Redwing blackbirds sang from the long strands
over the marsh and the slapping water
eased over the flat white stones. Further off, orange
and white fish as large as small boys hovered in the deep green water
and a black dog wore a smooth path
around the lake, running and running, pausing to look.
And folks took pictures of their beautiful children
dressed for a dance in spring.
And the dream meant something indecipherable that lingered
in the life of day like a flavor or smell at the edge
sweetly a part of what it was not…still the light
breaking in the white and green clouds
and the winning fish
in their back and forth
and the dog that wouldn’t stop running and running
while the world unwound from the spool of hope and longing.

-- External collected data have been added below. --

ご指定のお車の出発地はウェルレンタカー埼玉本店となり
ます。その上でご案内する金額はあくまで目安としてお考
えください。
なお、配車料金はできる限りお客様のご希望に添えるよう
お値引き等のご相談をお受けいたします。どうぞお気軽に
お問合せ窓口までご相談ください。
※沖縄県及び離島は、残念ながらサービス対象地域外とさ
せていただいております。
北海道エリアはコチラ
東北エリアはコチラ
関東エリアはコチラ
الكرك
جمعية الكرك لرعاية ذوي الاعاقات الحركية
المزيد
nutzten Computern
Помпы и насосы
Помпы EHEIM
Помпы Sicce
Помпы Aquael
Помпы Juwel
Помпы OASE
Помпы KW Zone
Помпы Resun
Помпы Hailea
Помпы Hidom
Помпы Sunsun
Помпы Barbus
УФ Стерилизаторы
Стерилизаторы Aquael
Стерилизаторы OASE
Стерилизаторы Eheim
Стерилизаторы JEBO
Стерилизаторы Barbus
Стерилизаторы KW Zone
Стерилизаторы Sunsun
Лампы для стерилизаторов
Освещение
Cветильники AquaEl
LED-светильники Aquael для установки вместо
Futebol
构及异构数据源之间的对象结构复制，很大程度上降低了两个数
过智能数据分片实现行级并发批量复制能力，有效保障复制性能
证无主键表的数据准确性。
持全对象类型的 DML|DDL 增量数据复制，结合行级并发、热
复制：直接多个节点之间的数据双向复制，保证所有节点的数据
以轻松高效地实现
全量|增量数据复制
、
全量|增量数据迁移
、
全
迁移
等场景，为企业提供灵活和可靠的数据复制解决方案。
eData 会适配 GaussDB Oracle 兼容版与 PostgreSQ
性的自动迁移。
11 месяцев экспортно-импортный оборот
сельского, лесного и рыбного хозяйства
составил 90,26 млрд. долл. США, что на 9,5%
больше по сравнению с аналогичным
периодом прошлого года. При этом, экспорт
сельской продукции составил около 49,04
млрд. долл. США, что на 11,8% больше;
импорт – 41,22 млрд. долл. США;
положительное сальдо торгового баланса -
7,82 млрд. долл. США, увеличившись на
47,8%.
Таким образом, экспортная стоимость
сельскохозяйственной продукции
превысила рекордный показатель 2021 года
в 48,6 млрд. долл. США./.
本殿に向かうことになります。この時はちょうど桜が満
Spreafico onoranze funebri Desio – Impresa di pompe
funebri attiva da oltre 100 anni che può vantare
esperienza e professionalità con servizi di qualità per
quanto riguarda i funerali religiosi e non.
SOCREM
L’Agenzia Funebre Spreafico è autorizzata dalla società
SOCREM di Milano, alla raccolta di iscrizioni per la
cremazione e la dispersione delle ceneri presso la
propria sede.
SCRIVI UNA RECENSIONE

The official has himself to explain.
These days the rocky silence is cold and the long
look toward green and ambivalence
gives itself the chance of endless continuation, debate,
insistence and surrender
without surrender, only the gesture. He wanted finally
just to be in love, just that much…to be allowed
to love and to give over-generously in a spirit
of extinguishing himself in the average but lovely surrounding—
but so much was beyond him. He paces
in his black uniform, boots and a whistle. He looks
with the hard decisiveness
of a harsh official. And yet the gentleness
of spring has won him forever and he is charmed
by the swimming turtles in their bump and glide, by the blackbirds
whistling in the marsh grass and the frogs
with their belligerent croaks and whistles and the splash—
it is a characteristic of the hopeful
and lost to believe that they will never die, not
with so much yet to find. He stamps his feet
on the white concrete, trying to get warm, getting himself
started on a cold morning, and the passing
crowd seems all of one person
bundled to the wind, reflected in the steel and glass
of anonymous cold towers, the life in the city
as we know it has been given to us. Far off, a bright silver jet
leaves a pure white trail against the infinitely deep blue and the
least
slight cloud is edged in a pink flare of flame: the sun rising.